Celebrating Four Years of the CPC Rare Plant Academy
The strength of the CPC network is the growing and evolving expertise of the plant conservation experts who form our community. Our network has adapted its practice to meet the challenges of preventing rare plant extinction, as threats to rare plants have rapidly emerged from accelerated climate change, novel pathogens, and urban development. At the CPC National Office, we are always searching for ways to connect our community of practice, so that critical innovation in our field can be quickly communicated and provide plant-saving support. That is why, five years ago, CPC applied for a National Leadership Grant to the Institute for Museum and Library Services to modernize our CPC Best Practice Guidelines into a communications platform configured for rapid dissemination. Funded in 2018, this project has produced an online platform, the CPC Rare Plant Academy (RPA), with the following components:
Web Based CPC Best Practices Guidelines: These guidelines, at the heart of CPC’s mission, are now available in three formats: print, free downloadable PDF, and HTML web page.

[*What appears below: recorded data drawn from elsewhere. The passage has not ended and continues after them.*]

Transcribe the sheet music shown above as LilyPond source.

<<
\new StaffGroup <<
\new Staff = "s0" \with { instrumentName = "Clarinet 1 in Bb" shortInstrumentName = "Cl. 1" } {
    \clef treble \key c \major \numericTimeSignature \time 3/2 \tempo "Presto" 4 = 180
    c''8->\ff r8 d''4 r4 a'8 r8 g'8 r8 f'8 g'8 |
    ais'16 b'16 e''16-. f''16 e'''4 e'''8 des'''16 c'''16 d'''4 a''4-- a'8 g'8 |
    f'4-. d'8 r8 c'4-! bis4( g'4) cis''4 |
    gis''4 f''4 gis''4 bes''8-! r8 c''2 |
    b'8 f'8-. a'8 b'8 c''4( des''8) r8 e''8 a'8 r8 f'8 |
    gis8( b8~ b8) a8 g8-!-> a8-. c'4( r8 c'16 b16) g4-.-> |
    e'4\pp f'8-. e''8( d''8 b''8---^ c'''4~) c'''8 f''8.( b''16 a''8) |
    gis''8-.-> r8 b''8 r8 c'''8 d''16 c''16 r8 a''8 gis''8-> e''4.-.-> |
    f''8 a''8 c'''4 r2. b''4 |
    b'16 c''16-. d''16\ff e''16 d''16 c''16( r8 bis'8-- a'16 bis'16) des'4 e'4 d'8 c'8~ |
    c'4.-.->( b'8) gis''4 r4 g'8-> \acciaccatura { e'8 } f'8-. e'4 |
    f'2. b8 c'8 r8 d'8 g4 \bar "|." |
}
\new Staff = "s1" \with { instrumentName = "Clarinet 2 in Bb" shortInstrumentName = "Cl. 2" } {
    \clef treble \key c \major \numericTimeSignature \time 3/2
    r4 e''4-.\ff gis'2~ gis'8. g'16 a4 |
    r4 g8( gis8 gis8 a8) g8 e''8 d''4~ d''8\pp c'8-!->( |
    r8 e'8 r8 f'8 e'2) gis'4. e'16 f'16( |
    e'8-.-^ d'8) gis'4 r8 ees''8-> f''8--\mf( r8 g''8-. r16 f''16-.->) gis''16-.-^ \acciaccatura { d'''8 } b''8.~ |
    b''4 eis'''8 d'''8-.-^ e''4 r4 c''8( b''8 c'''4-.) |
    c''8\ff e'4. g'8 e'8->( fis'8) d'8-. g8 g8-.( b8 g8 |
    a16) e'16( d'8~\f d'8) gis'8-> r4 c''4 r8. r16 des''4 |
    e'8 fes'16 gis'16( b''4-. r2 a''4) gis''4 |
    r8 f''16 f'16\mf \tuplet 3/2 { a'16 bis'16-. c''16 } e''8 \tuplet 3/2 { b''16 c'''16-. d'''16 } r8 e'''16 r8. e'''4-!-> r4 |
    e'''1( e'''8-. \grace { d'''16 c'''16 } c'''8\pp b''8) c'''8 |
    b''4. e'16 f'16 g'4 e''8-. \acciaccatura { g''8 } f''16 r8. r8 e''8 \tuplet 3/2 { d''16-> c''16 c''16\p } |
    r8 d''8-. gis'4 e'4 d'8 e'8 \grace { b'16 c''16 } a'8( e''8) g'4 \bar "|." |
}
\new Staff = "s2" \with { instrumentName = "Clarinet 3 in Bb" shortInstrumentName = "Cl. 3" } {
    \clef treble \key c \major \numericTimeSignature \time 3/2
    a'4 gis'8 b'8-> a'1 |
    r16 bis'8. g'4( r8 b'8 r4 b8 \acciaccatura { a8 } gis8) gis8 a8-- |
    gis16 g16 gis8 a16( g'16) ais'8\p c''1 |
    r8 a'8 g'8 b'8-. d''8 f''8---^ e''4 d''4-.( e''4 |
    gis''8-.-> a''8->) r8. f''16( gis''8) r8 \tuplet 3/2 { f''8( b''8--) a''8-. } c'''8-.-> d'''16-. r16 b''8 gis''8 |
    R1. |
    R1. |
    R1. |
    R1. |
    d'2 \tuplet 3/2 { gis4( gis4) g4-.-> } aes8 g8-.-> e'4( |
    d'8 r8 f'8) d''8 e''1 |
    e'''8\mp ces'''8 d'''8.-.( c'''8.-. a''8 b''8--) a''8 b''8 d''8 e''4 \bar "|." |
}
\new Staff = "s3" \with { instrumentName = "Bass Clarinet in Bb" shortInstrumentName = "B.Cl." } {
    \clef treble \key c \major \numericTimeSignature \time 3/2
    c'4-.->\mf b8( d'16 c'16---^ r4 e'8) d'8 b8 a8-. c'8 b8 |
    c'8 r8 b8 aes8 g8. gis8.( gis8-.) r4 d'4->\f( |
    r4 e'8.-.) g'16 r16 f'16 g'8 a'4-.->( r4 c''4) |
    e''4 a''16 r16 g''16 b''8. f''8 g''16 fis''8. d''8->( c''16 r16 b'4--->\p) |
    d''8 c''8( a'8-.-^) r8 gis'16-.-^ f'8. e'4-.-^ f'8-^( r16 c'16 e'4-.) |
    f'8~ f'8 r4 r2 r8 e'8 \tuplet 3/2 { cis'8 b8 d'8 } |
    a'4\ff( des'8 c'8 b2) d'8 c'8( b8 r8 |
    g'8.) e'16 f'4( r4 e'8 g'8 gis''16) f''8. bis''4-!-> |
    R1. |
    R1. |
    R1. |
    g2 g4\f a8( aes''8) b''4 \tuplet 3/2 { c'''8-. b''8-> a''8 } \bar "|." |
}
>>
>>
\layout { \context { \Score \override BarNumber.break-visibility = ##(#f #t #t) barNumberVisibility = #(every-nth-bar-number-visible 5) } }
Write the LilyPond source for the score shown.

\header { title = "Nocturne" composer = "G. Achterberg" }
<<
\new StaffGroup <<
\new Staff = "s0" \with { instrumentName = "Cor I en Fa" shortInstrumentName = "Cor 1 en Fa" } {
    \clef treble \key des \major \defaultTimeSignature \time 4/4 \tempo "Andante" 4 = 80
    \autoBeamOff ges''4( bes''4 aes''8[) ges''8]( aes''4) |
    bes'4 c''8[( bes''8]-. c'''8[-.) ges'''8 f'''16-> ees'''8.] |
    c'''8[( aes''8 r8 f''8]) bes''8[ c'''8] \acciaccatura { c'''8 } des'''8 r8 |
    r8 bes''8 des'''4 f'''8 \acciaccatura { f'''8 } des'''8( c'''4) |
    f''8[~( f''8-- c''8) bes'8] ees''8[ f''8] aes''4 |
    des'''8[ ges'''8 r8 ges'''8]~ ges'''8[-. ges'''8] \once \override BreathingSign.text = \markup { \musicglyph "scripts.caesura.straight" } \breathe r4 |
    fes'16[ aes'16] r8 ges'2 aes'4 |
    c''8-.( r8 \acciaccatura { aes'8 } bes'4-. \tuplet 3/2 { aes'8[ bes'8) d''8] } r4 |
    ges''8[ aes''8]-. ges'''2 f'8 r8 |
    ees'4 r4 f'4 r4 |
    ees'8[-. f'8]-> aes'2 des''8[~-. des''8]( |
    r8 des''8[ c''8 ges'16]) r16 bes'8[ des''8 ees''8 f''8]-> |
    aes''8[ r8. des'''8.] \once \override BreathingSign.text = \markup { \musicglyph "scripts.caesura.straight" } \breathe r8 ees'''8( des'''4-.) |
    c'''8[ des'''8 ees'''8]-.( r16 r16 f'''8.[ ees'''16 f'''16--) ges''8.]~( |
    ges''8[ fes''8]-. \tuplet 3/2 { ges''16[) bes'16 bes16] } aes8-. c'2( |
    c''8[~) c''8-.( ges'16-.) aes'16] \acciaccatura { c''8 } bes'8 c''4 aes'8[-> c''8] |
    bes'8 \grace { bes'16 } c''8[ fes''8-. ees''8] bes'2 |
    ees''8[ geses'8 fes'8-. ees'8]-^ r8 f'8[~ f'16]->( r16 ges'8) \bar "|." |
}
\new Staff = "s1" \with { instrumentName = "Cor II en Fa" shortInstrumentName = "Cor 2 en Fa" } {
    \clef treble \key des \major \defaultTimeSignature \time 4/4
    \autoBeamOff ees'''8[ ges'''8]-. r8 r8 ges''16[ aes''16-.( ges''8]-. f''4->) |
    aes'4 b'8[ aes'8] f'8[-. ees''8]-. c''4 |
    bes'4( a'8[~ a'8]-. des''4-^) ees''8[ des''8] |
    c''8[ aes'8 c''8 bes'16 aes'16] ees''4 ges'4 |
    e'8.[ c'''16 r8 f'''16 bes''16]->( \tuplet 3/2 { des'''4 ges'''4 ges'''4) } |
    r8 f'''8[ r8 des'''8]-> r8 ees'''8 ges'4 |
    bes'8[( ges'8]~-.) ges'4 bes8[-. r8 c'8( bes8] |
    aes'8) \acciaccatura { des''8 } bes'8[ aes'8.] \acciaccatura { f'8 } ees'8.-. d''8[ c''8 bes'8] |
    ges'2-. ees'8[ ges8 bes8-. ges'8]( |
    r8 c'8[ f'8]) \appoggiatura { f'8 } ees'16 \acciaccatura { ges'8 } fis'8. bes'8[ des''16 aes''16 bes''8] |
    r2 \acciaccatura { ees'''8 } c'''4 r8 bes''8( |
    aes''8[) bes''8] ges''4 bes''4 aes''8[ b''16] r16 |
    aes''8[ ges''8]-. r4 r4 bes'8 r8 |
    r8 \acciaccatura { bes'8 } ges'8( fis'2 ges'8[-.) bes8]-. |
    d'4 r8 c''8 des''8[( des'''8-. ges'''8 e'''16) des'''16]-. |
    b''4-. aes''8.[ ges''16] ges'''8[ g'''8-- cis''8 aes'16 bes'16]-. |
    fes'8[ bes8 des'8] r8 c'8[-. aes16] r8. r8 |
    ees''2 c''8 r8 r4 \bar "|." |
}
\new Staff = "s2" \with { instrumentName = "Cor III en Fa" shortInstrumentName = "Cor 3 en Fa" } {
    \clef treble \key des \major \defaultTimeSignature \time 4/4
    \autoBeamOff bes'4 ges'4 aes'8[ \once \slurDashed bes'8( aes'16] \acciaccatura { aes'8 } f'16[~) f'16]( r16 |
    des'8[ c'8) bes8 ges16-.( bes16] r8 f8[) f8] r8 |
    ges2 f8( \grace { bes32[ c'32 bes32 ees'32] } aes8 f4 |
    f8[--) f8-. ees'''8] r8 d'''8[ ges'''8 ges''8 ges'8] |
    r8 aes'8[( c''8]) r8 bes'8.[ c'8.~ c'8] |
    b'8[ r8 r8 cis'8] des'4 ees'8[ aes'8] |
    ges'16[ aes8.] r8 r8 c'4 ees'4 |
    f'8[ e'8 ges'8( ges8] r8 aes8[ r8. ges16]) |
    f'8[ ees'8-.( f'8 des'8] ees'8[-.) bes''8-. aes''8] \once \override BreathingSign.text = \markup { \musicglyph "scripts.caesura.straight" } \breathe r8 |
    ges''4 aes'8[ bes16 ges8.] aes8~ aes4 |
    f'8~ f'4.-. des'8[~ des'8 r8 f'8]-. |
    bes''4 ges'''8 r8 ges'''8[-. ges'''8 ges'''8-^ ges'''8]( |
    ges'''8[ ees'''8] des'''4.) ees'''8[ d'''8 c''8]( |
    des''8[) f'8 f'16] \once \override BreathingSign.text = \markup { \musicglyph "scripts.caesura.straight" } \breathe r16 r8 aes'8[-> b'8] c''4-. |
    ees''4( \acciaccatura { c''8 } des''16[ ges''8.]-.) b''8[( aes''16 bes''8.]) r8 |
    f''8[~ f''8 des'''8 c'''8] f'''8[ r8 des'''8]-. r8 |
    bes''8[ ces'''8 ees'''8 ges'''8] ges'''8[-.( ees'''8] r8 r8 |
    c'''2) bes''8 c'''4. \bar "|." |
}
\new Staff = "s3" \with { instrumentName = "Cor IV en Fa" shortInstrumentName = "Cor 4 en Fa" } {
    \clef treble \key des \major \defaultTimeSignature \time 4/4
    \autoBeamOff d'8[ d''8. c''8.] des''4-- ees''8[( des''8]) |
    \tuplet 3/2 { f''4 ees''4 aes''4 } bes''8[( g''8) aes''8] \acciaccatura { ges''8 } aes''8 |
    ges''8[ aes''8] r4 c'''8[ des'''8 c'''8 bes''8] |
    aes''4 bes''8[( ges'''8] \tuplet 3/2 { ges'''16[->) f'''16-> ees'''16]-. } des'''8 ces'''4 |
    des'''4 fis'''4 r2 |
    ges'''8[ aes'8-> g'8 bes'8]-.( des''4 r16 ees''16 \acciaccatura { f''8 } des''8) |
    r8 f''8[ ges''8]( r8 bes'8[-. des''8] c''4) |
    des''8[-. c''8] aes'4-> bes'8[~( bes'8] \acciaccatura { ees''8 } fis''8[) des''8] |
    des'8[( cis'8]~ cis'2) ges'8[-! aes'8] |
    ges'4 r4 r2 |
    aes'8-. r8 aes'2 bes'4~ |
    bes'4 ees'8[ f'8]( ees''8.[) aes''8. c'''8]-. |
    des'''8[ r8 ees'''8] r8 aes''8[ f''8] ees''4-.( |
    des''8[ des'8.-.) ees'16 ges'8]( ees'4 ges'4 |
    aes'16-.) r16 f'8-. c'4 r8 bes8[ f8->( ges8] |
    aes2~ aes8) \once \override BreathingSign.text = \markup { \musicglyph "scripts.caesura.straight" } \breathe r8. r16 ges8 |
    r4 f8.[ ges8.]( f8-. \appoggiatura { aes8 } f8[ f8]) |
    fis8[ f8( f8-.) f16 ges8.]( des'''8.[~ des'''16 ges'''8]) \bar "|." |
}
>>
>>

The web version includes an additional Horticulture chapter not available in the other versions, and it is interspersed with relevant multi-media content from RPA videos.
Online Community Forum: A standard online forum offers an “announcements” page for job postings and other network news, as well as domain-specific Q&A boards about topics such as seed banking, reintroduction, and more.
RPA Video Library: CPC’s network of experts have contributed to over 30 “produced” videos on specific plant conservation topics, ranging from “Orchid Micropropagation” to “Maximizing Genetic Diversity in Seed Collection.” We have also catalogued the proceedings of over 300 videos from 12 plant conservation conferences, which serve as an oral history of plant conservation action in our network.
Omni Search and Multi-media Plant Profiles: We worked to make the content created for RPA and other CPC projects as accessible and visible in as many places as possible. This included revamping our National Collection Plant Profiles to include multi-media information, such as videos from conferences and newsletter articles. The plant profile for the Florida torreya (Torreya taxifolia) provides an example of this integration.
RPA Photo Gallery: A picture is worth a thousand words—especially when it comes to rare plants cursed with names like “Deltoid spurge” or “Florida Keys noseburn.” Our photo gallery showcases the beauty of rare plants and the human component of their preservation, which is just as awe-inspiring.
By the numbers, RPA has clearly been a success. We have grown to over 1,100 registered users in our community forum. In 2022, various components of the platform received more than 44,000 unique visitors, nearly quadrupling the pre-RPA site visitation of CPC’s web resources. In a project community survey, 68% of respondents indicated that they used the RPA web resources three or more times per year, with 20% indicating they use it more than 11 times.
The development of a crowd-sourced communication system came with some important lessons. First, all online discourse—even a small-but-mighty plant conservation community forum—needs moderation. Every message posted on CPC Rare Plant Academy is now vetted by a member of the CPC National Office for alignment with our terms and conditions before being pushed along to partners. COVID-19 also posed challenges—ideally, we would have been able to capture more live footage of plant conservation in action for produced videos, but the circumstances turned our attention toward animations and video editing of contributed photos.
The CPC National Office will continue to endeavor to build the resources and offerings on CPC Rare Plant Academy into the future. We are particularly excited to launch the CPC Applied Plant Conservation Online course in 2023 as a component of RPA. This course, funded by the Bureau of Land Management, will include novel pre-recorded lectures on plant conservation topics, presented by experts in the field and accompanied by questions formulated by educators to test user comprehension. There will be approximately 72 hours of course content freely accessible to students and new or seasoned plant conservation practitioners. We hope we can continue to build RPA as a hub for plant conservation learning, and we sincerely thank all our partners for sharing their time and expertise with us.